America's deadliest natural flash flood happened in Heppner
Tiny Willow Creek became a wall of water, swept away a third of the town and killed 247 people; one out of every 6 Heppner residents died that day. It was the worst non-dam-related flash flood in U.S. history.
EDITOR'S NOTE: A revised, updated and expanded version of this story was published in 2024 and is recommended in preference to this older one. To read it, click here.

The wreck of the T.W. Ayers home, formerly on May Street in Heppner,
as seen in the wake of the disastrous flash flood of 1903. (Photo courtesy
of U.S. Army Corps of Engineers)
By Finn J.D. John — April 19, 2010
Oregon doesn’t have to deal with a hurricane season, or tornado warnings, or golf-ball-size hail (usually). But a town in north-central Oregon was the scene of a monster flash flood a little over 100 years ago – a flood that killed at least 247 people.
The town of Heppner is located in a small, tight valley that drains into the Columbia River. In 1903 it was home to just under 1,500 people. At the bottom of the valley, a tiny and innocuous little stream runs down to the river. This is Willow Creek. It’s ankle deep for most of the year, and runs dry sometimes in late summer.
Heppner's final moments
On June 14, 1903, the creek looked perfectly normal. The sky, though, did not. It was rapidly darkening and soon it unleashed a torrent of rain and hail on the town. Witnesses said they couldn’t hear each other speak, and everyone ran inside to get out of it.

The Heppner methodist church stands like a sentinel guarding the
wreckage of the rest of its town after the 1903 flood. (Photo courtesy
of U.S. Army Corps of Engineers)
This may be why the flood was so deadly. Not only were almost all residents of Heppner in their houses when it happened, but the rattle of the hail masked the roar of the wall of muddy water, trees, boards, cattle, sheep and other flotsam that was hurtling down the canyon toward the village.
A 50-foot wall of water?
Some witnesses said the wall of water was 50 feet high, which seems very unlikely. Some engineers afterward claimed it was 6 feet high, which also seems unlikely. In any case, a wall it was, and it picked up dozens of occupied houses and swept them downstream. When it was over, a third of the town was gone and many other houses were full of mud and debris from the high water. Most of the residential area of town was gone and the business district was badly damaged.
The heroes ride to save downstream towns

An overview of what remained of the town of Heppner after the flood.
(Photo courtesy of U.S. Army Corps of Engineers)
Immediately after the disaster, two Heppner residents, Leslie Matlock and Bruce Kelly, took off on horseback – racing the flood in a bid to get to Lexington and Ione, which were farther down the canyon. The flood had put the telephone and telegraph lines out of service and damaged the railroad line, so it was the only possible way to warn the downstream towns.

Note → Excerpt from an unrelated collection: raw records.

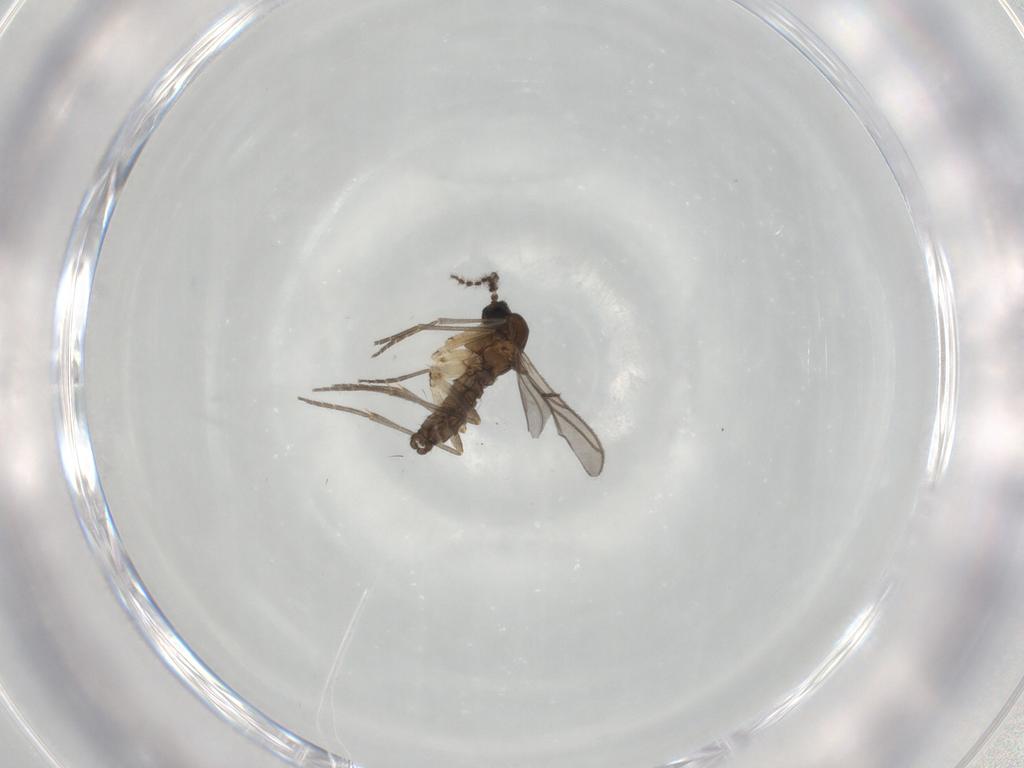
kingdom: Animalia
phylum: Arthropoda
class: Insecta
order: Diptera
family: Sciaridae
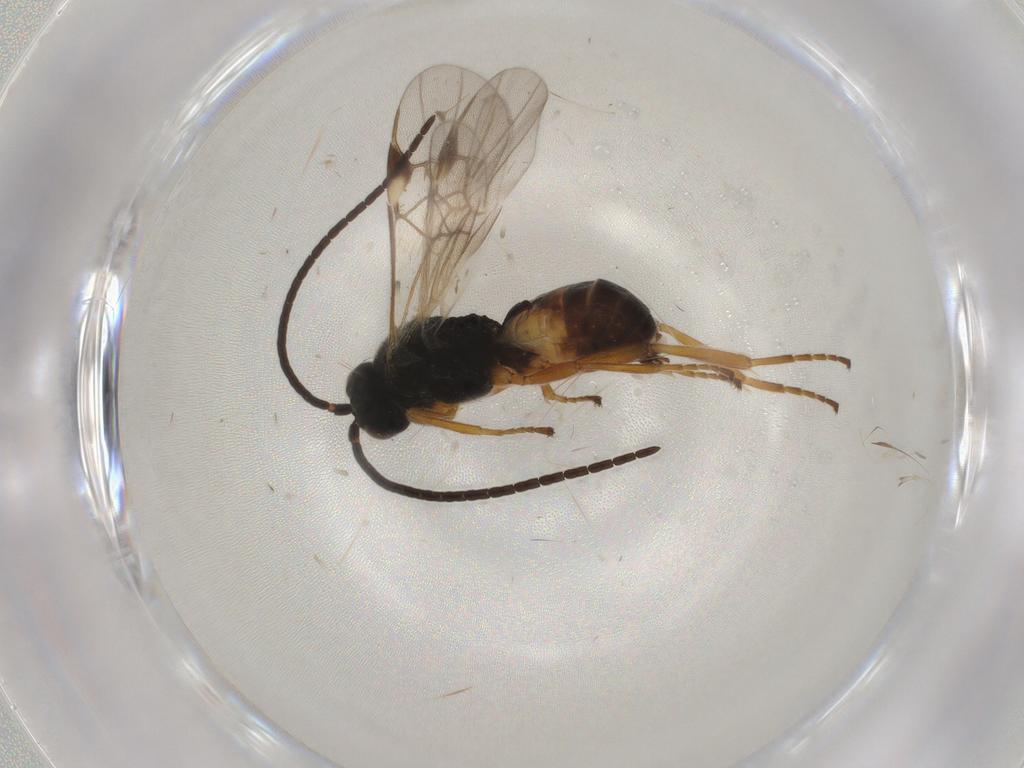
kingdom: Animalia
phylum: Arthropoda
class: Insecta
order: Hymenoptera
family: Braconidae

The riders had to stop along the way to cut their way through barbed-wire fences, and they got to Lexington just a few minutes too late. But the floodwaters were slowing down, and the two riders passed the crest on the way to Ione, and arrived in time to give the warning.
One in six killed in the torrent
Among those who were caught in the torrent, survivors were few. One lucky family rode downstream in their submerged house, up to their necks in water, and were able to escape when it fetched up against another structure. But for the most part, those caught in the flood drowned.

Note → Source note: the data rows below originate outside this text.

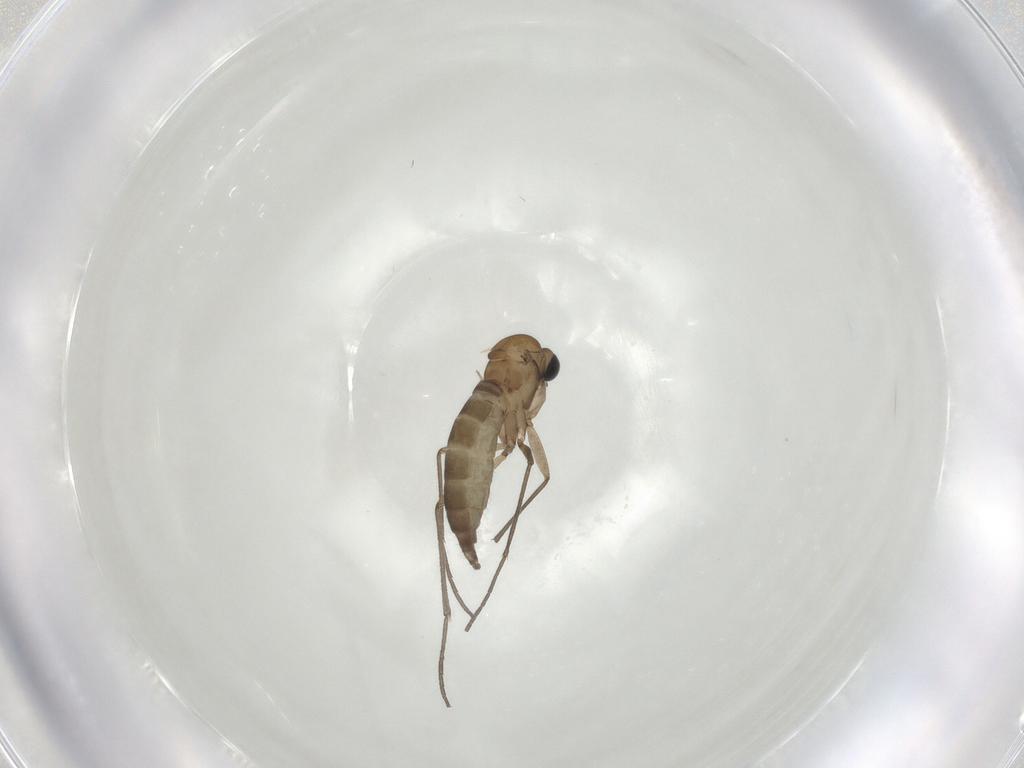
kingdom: Animalia
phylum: Arthropoda
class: Insecta
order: Diptera
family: Sciaridae
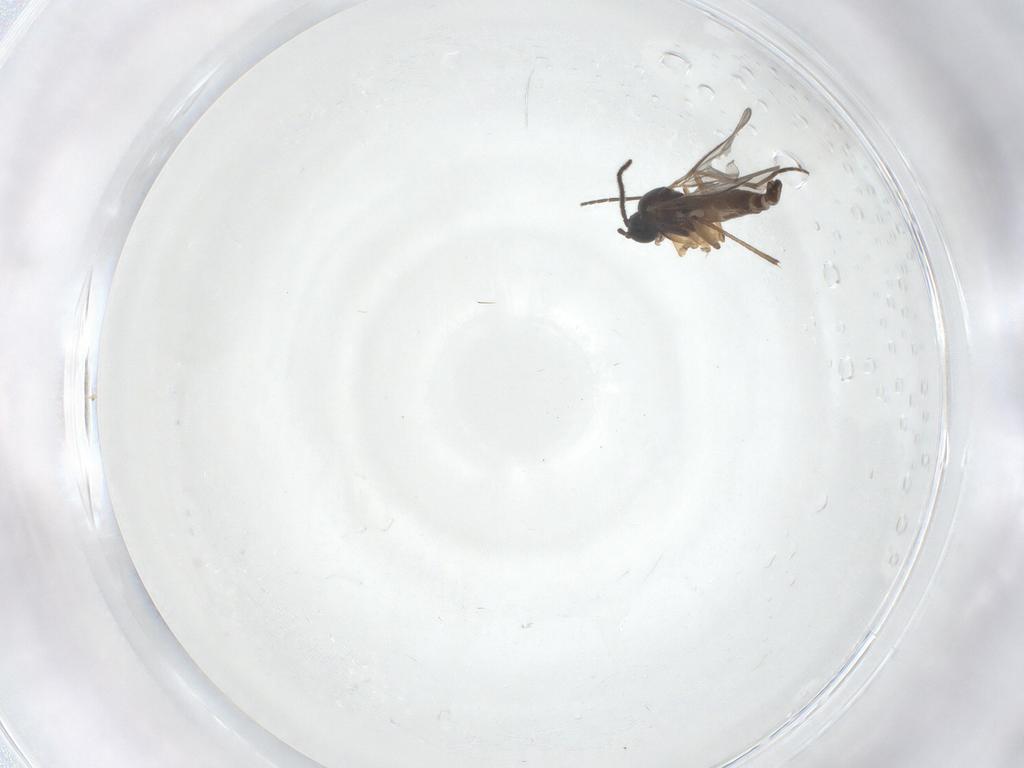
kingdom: Animalia
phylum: Arthropoda
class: Insecta
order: Diptera
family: Sciaridae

Heppner as it appears today, in an aerial photo from abo ve the Willow
Creek Dam -- which, despite its ominous appearance, protects the town
from the very disaster it appears to threaten in this photo
. (Image
courtesy of U.S. Army Corps of Engineers)
And when it was over, the survivors in Heppner had an awful job ahead of them. A quote from the Portland Oregonian, reprinted in DenOuden’s article in the Oregon Historical Quarterly, sums it up: “Scenes at Heppner are indescribable in their gruesomeness, their anguish, their awful desolation. No pen can exaggerate the horrors they present. Every heap of debris may contain a human forming decomposition. Many do reveal such spectacles when uncovered, and meantime Willow Creek, as if to mock the dead, has returned to a purling brooklet.”
This tiny town had, in an hour or so, experienced the worst non-dam-related flash flood disaster in U.S. history, before or since, as measured by deaths. The official count was 247 killed – roughly one out of every six Heppner residents was dead.
A popular date of death
Today, 107 years later, the debris is gone and the damage repaired or cleaned up. But you can still see the effects of the flood with a stroll through the Heppner cemetery, located on a hill above the town. On headstone after headstone you’ll find carved, with chilling insistence, the same date of death: June 14, 1903.